Some foreclosure defense attorneys have questioned whether similar practices involve other lenders as they push huge numbers of foreclosures through the courts. In one South Florida foreclosure case, Chase Home Finance executive Beth Cottrell said in a deposition in May that her team of eight supervisors signs 18,000 documents a month. Chase's spokesperson did not comment.
Their actions are leading lawyers representing foreclosed homeowners to claim that lenders have no legal standing if the filings weren't reviewed and verified, and to argue that the cases should be thrown out.You would think that less than two years after massive fraud had collapsed the banking industry and brought the entire economy to its knees, that business would be on "good behaviour". But no. They are back to their old tricks of playing fast and loose with papers, faking the paperwork, and treating the legal system as a joke.
For nearly six years, Stephan - who declined to talk to a reporter - has made the daily commute south along Route 309, past cornfields and big-box stores, to an office park in Fort Washington.

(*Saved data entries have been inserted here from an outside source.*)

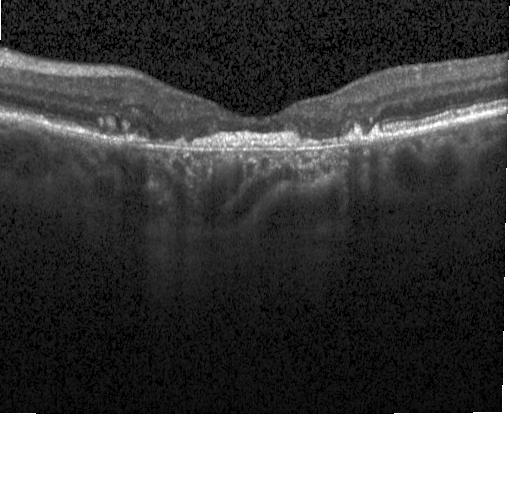

Impression: a choroidal neovascular membrane.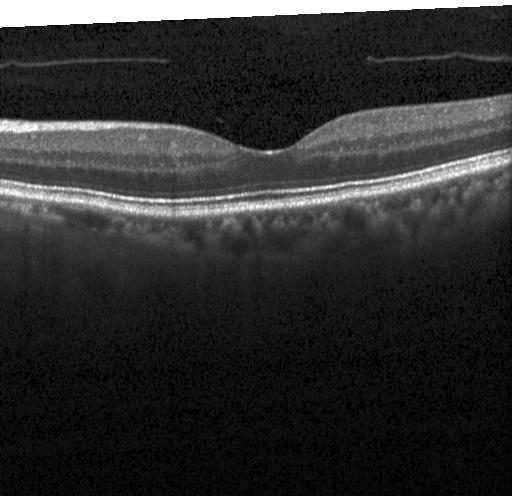 Retinal OCT cross-section showing no choroidal neovascularization, diabetic macular edema, or drusen.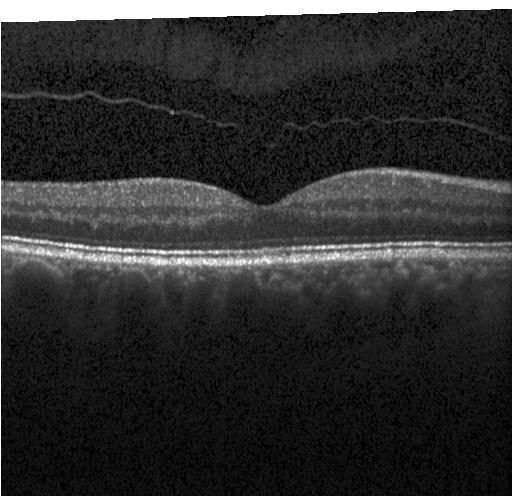

OCT scan showing no choroidal neovascularization, no diabetic macular edema, and no drusen.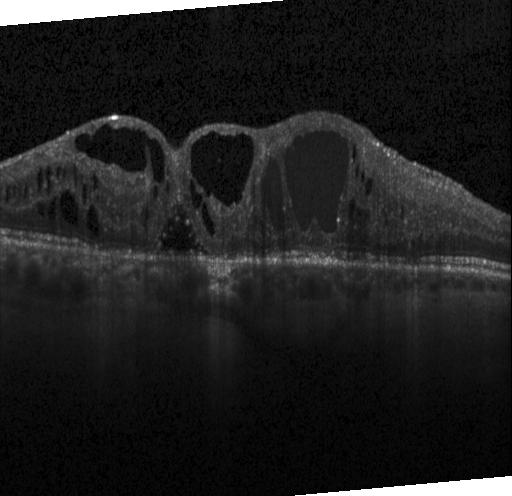
Diagnosis: diabetic macular edema.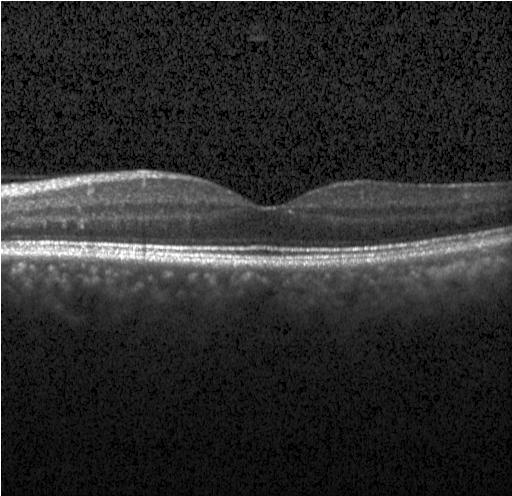

Retinal OCT B-scan.
This B-scan demonstrates no choroidal neovascularization, no diabetic macular edema, and no drusen.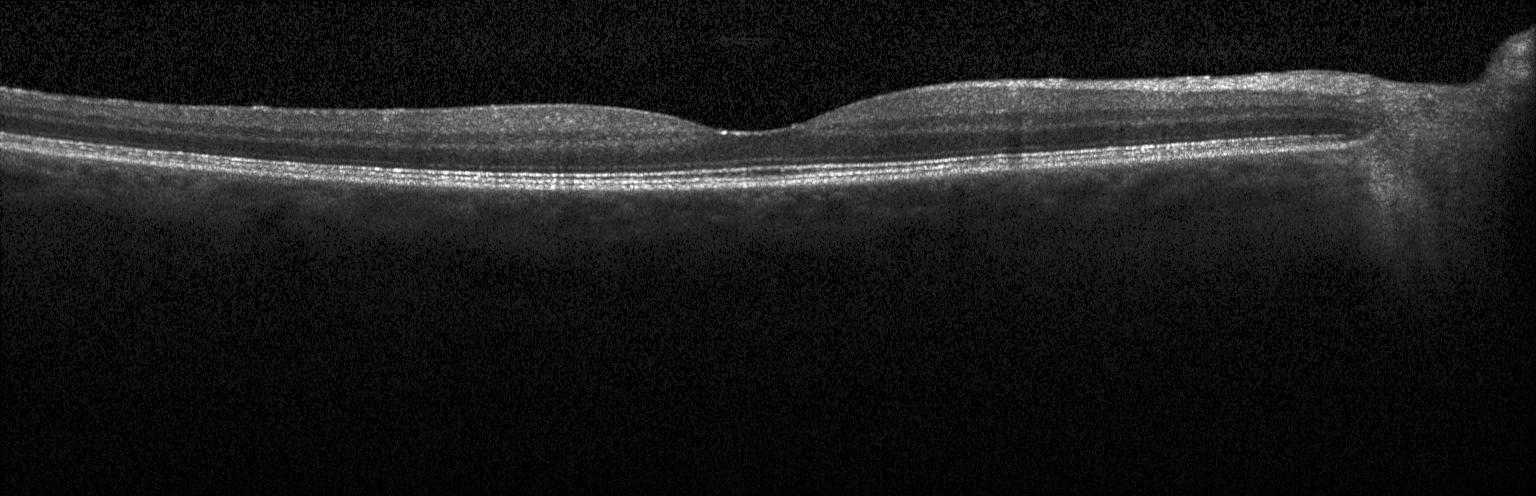 Dx: neither choroidal neovascularization, diabetic macular edema, nor drusen.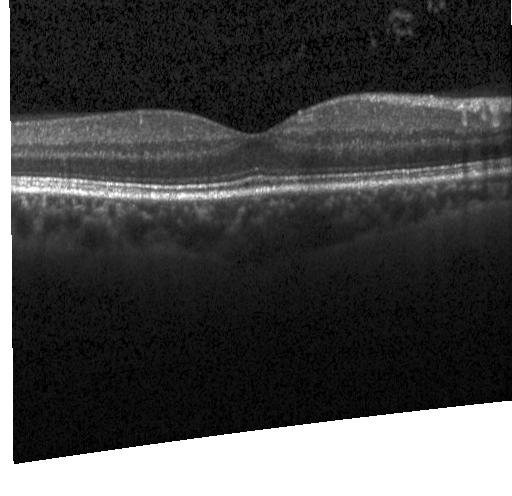 Heidelberg Spectralis OCT system; macular scan; optical coherence tomography B-scan; SD-OCT.
Finding: neither choroidal neovascularization, diabetic macular edema, nor drusen.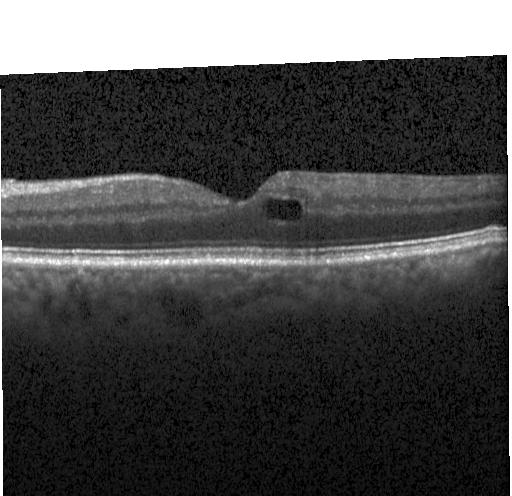

Optical coherence tomography B-scan, centered on the fovea. This B-scan demonstrates diabetic macular edema.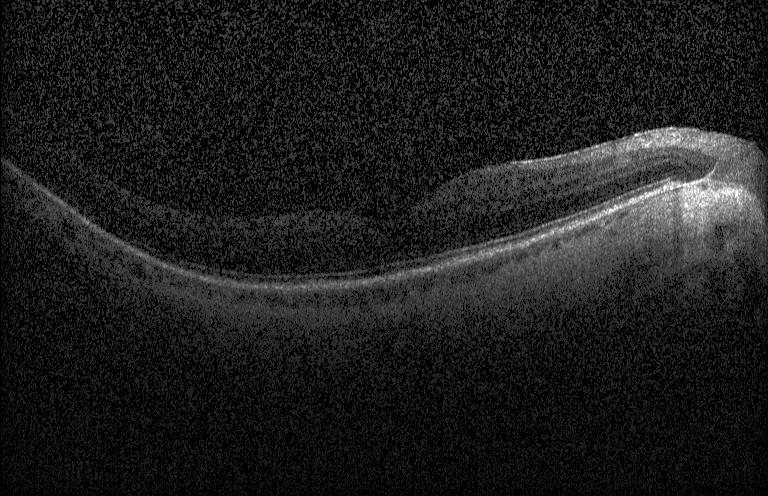

This B-scan demonstrates neither choroidal neovascularization, diabetic macular edema, nor drusen.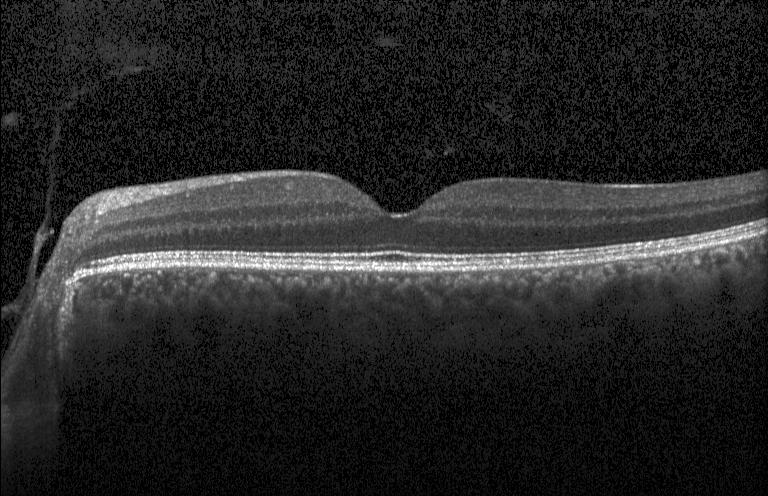 Spectral-domain OCT B-scan: no CNV, DME, or drusen.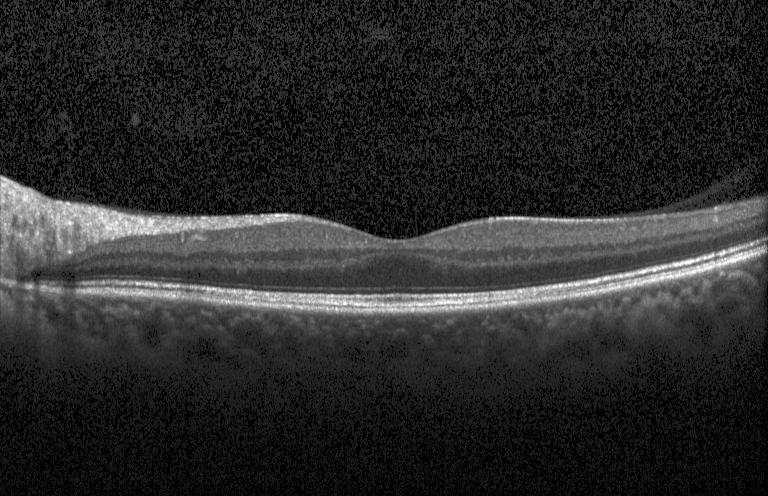
Spectral-domain OCT B-scan: no evidence of choroidal neovascularization, diabetic macular edema, or drusen.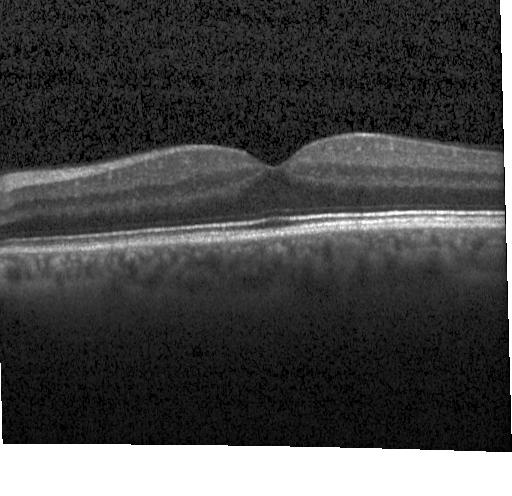
Optical coherence tomography B-scan. The scan shows no evidence of choroidal neovascularization, diabetic macular edema, or drusen.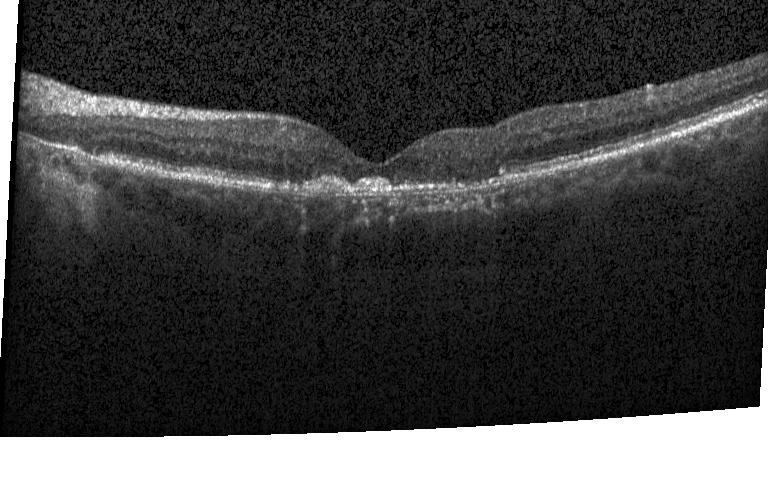

Heidelberg Spectralis OCT system · OCT B-scan
Impression: a choroidal neovascular membrane.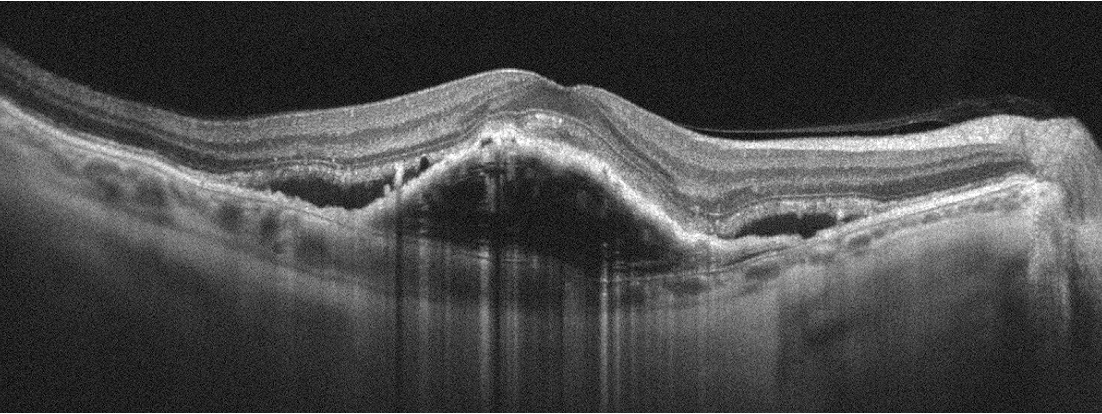

Optical coherence tomography B-scan · Optovue Avanti RTVue XR · fovea-centered — The scan shows age-related macular degeneration.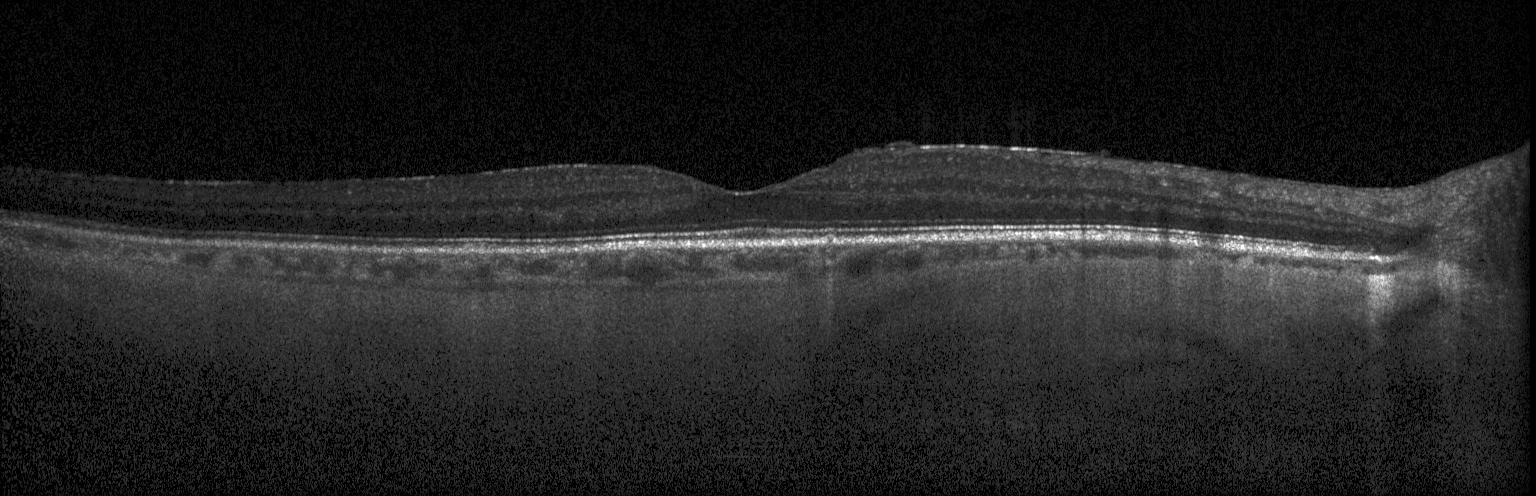

The scan shows neither choroidal neovascularization, diabetic macular edema, nor drusen.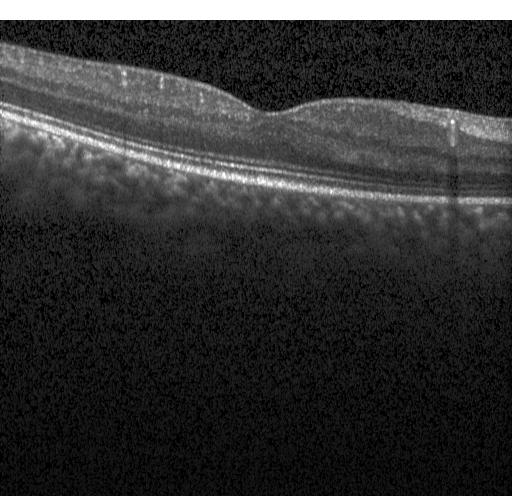 Fovea-centered. Optical coherence tomography B-scan. Spectral-domain optical coherence tomography.
This B-scan demonstrates no CNV, DME, or drusen.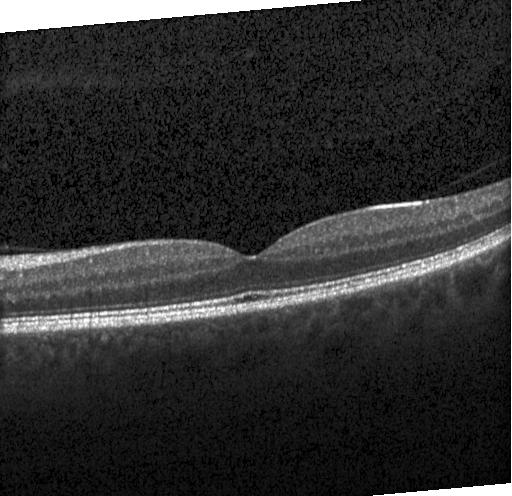
Macular OCT demonstrating no evidence of choroidal neovascularization, diabetic macular edema, or drusen.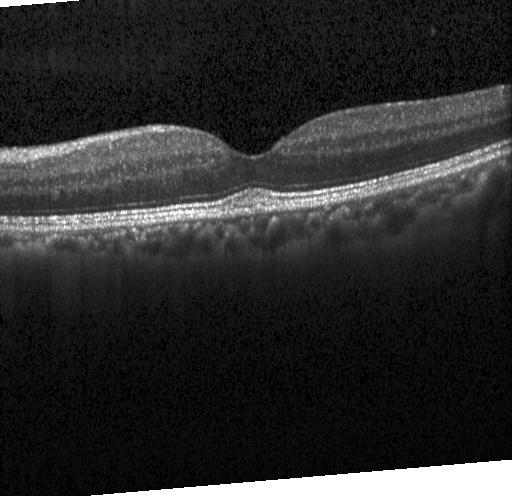

Finding: no choroidal neovascularization, diabetic macular edema, or drusen.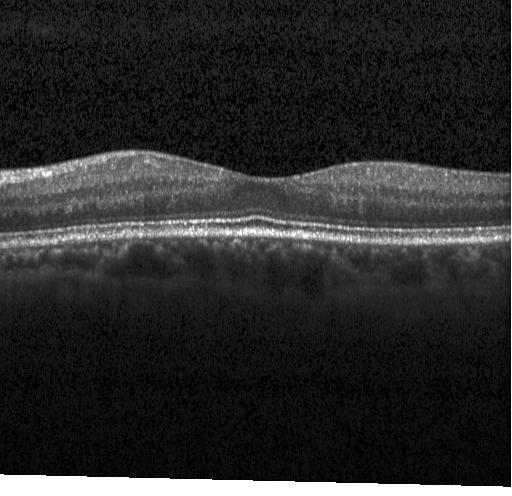
Macular OCT demonstrating no evidence of choroidal neovascularization, diabetic macular edema, or drusen.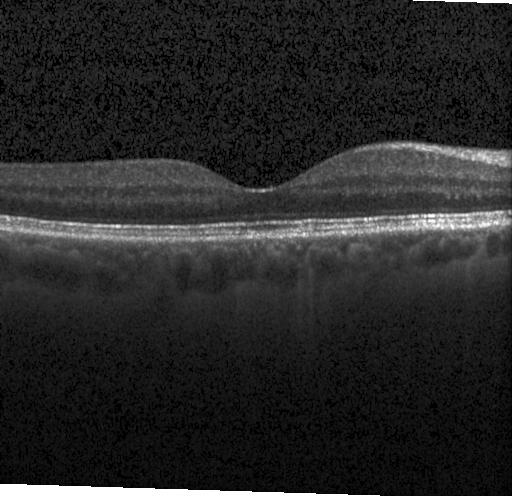
Acquired on a Heidelberg Spectralis; SD-OCT; optical coherence tomography B-scan — Diagnosis: no choroidal neovascularization, diabetic macular edema, or drusen.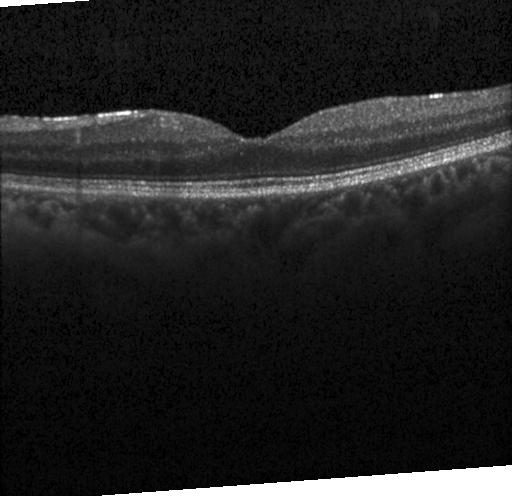

Spectral-domain OCT · retinal OCT B-scan.
Impression: no choroidal neovascularization, diabetic macular edema, or drusen.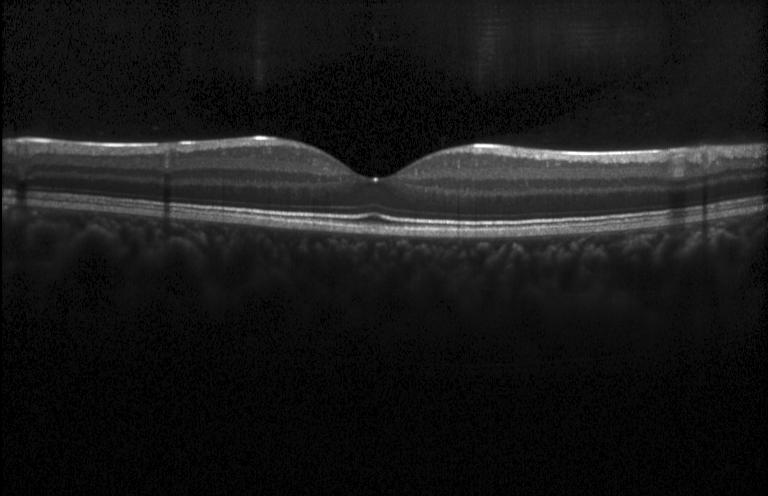

Retinal OCT B-scan; acquired on a Heidelberg Spectralis; horizontal scan through the fovea; SD-OCT. The scan shows no CNV, no DME, and no drusen.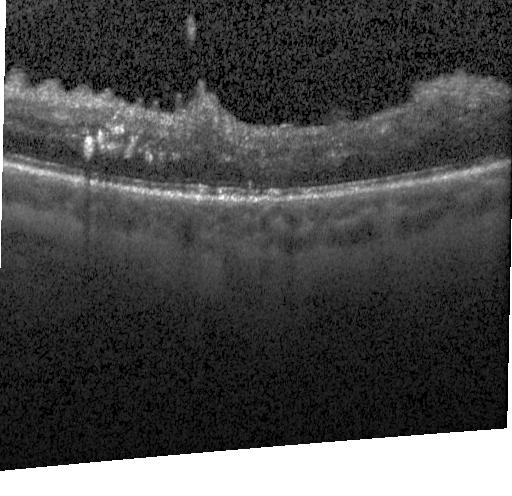 Heidelberg Spectralis, macular scan, spectral-domain OCT, retinal OCT B-scan. Impression: diabetic macular edema (DME).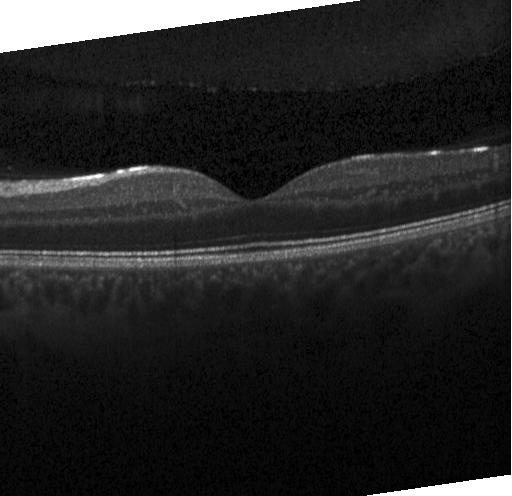 No CNV, DME, or drusen.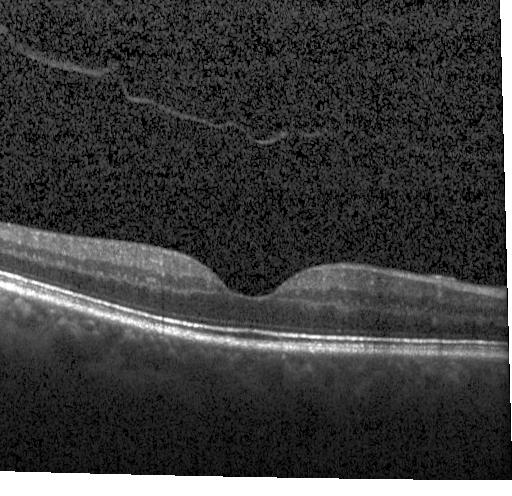
SD-OCT; through the macula; retinal OCT cross-section
OCT finding: no evidence of choroidal neovascularization, diabetic macular edema, or drusen.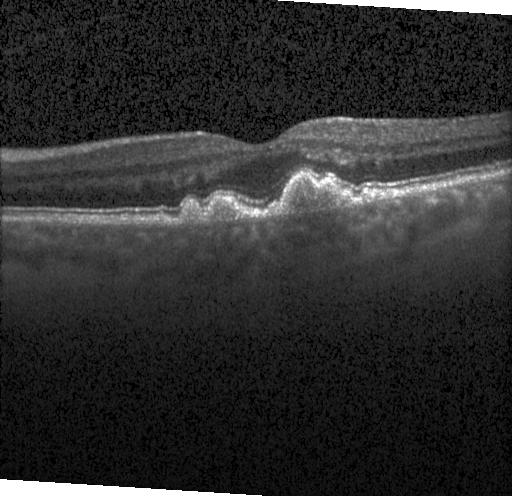 Spectral-domain OCT B-scan: a choroidal neovascular membrane.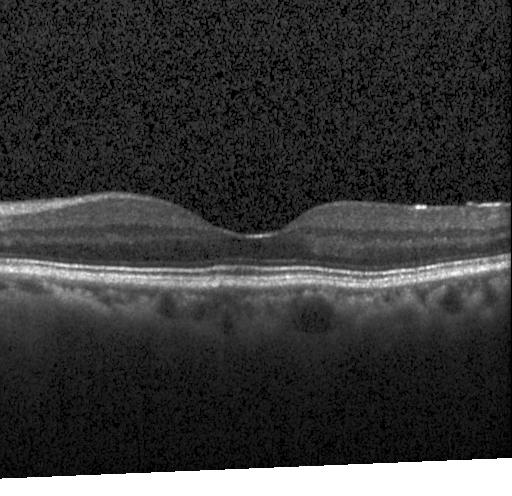
Spectral-domain OCT B-scan: no evidence of choroidal neovascularization, diabetic macular edema, or drusen.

From his cubicle inside a sprawling beige stucco building, Stephan works as the leader of the document execution team for GMAC Mortgage. He has signed off on as many as 10,000 foreclosures in a month, according to court documents. That's barely a minute per case, assuming he works a normal eight-hour day.
His signature indicated that the information in the cases was accurate to the best of his knowledge, and that he had signed in the presence of a notary. The problem was, that didn't always happen, according to depositions that Stephan gave in December and June for court cases involving families trying to keep their homes.
He stated that he would glance at a borrower's name, the debt owed and a few other numbers, but simply assumed most of the information in the files was correct. Stephan, who has more than a dozen people working under him, told attorneys that he had three days of training for the position and that he didn't know how the "summary judgment" affidavits he signed were used in judicial foreclosure cases.
Stephan's admission has cast into doubt thousands of mortgage foreclosure filings. Ally Financial, the nation's fourth-largest home lender and GMAC's parent company, halted evictions of homeowners this week in the 23 states that mandate a court judgment before a lender can take possession of a property.
I think the US deserves the economic collapse it is suffering from. It has corrupt business practices. It elected a new government, Obama, to clean out the mess and Obama has dithered and come up with a "financial regulation" bill that is next to worthless. The US is going to fully deserve the ten years of continued economic crisis as the Great Recession drags on and on. The elite in the US has complete contempt for the law, for ethics, for duty, for responsibility, for honesty, or the dignity of work. Instead it is a banana republic run by thieves only interested in passing off financial "tricks" as if it were an engine on which an economy can be built. Worse, the lunatics who run this asylum think they can continue to play "musical chairs" and pretend that it is an economy. This after the music stopped and 14 million lost their "chairs" (employment) and many millions have had their homes foreclosed and poverty is back to levels unseen since the early 1960s. What a tragedy!